EXTRACTO DE LA PÁGINA:
--------------------------------
Tormenta invernal.

La ciudad se paraliza, las personas lamentan la época del frío. Lanzan improperios cuando hablan de las bajas temperaturas, del hielo, de la falta de comodidad para realizar sus rutinas. Las que son originarias de climas cálidos como el Caribe, caen en depresiones profundas que desaparecen cuando llega mayo con sus tulipanes. Sonrientes y alegres pasan los días de verano. Las que nacieron en otros hemisferios y continentes, en los que ahora es verano, se lanzan en abismos sombríos que las hacen recordar el terruño que ésta diáspora congelante cubre de blanco algodón.
En cambio conmigo sucede todo lo contrario. Aterrizo finalmente en la época invernal. Las personas buscan  el calor de las hogueras, de las fogatas, de las chimeneas y de la calefacción eléctrica en sus momentos  de ocio. Yo busco la intemperie, los árboles desnudos, mi reserva forestal y el agua congelada del río que la  acompaña. Busco salir a caminar, a trotar o a hacer bicicleta. Ese encuentro del hielo, las temperaturas a punto de congelación y el aliento de mi piel es un letargo  de sosiego, que tanta falta le hace a mi inquietud.
La quietud del invierno me ofrece la oportunidad  de ver la vida desde otra perspectiva. Como pararme de manos y ver las cosas de abajo hacia arriba, con diferente ángulo. Como pintar con tempera y observar cómo se revuelven  los colores sobre el papel  cuando el pincel tiene demasiada agua y traspasan las líneas del dibujo. La vida:  experimentarla dentro de un margen impuesto  aunque nos esclavice o atravesarlo y mancharnos de colores que nunca conformarán una obra de arte visualmente perfecta para la sociedad, sí hermosamente creativa para nuestra sensibilidad y conciencia  humana.
--------------------------------
TAREAS:
[a] Extrae un fragmento del texto sobre el invierno: empieza en las palabras "La quietud del" y termina después de "y conciencia  humana.".
[b] Según el texto sobre el invierno, ¿cuándo desaparecen las depresiones de las personas originarias de climas cálidos?

MATERIAL PROPORCIONADO:
--------------------------------
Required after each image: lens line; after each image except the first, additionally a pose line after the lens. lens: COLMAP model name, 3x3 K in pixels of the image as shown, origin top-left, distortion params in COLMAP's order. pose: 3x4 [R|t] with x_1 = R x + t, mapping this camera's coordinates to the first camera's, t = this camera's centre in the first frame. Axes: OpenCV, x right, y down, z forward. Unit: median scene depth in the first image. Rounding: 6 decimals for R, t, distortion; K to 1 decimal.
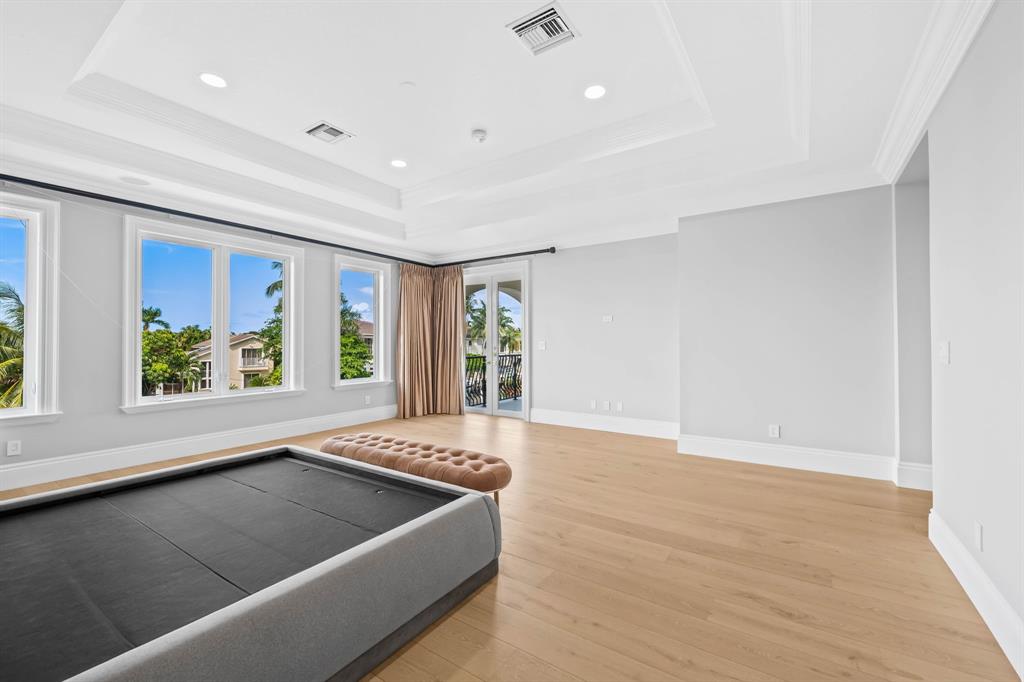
--------------------------------
SOLUCIONES:
[a]
La quietud del invierno me ofrece la oportunidad  de ver la vida desde otra perspectiva. Como pararme de manos y ver las cosas de abajo hacia arriba, con diferente ángulo. Como pintar con tempera y observar cómo se revuelven  los colores sobre el papel  cuando el pincel tiene demasiada agua y traspasan las líneas del dibujo. La vida:  experimentarla dentro de un margen impuesto  aunque nos esclavice o atravesarlo y mancharnos de colores que nunca conformarán una obra de arte visualmente perfecta para la sociedad, sí hermosamente creativa para nuestra sensibilidad y conciencia  humana.

[b] Cuando llega mayo con sus tulipanes.